JOB:
Rewrite the lines from the start of the rows through the line containing "Dazu schmelzt man die Bu", putting "Einbrenne" wherever "Mehlschwitze" occurs and changing nothing else. Leave the pictures out of your answer.
◆ ◆ ◆ ◆ ◆ ◆ ◆
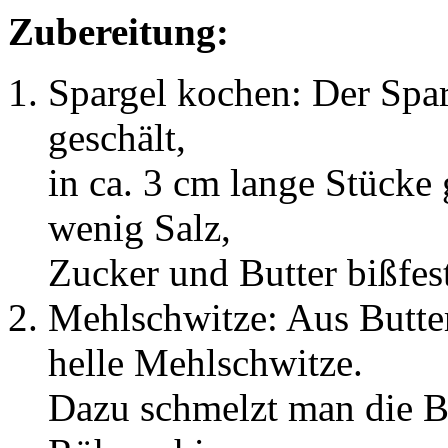
Zubereitung:
Spargel kochen: Der Spa
geschält,
in ca. 3 cm lange Stücke
wenig Salz,
Zucker und Butter bißfes
Mehlschwitze: Aus Butte
helle Mehlschwitze.
Dazu schmelzt man die Bu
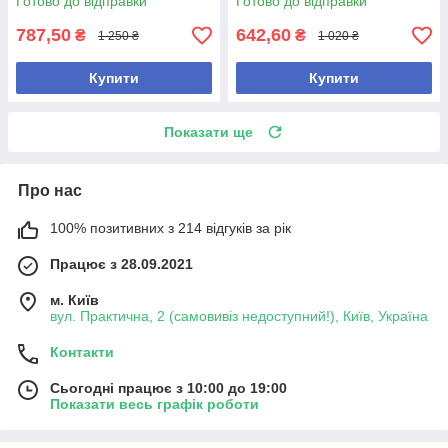
Готово до відправки
Готово до відправки
787,50
642,60
₴
₴
1 250 ₴
1 020 ₴
Купити
Купити
Показати ще
Про нас
100% позитивних з 214 відгуків за рік
Працює з 28.09.2021
м. Київ
вул. Практична, 2 (самовивіз недоступний!), Київ, Україна
Контакти
Сьогодні працює з 10:00 до 19:00
Показати весь графік роботи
◆ ◆ ◆ ◆ ◆ ◆ ◆
REPLY:
Zubereitung:
Spargel kochen: Der Spa
geschält,
in ca. 3 cm lange Stücke
wenig Salz,
Zucker und Butter bißfes
Einbrenne: Aus Butte
helle Einbrenne.
Dazu schmelzt man die Bu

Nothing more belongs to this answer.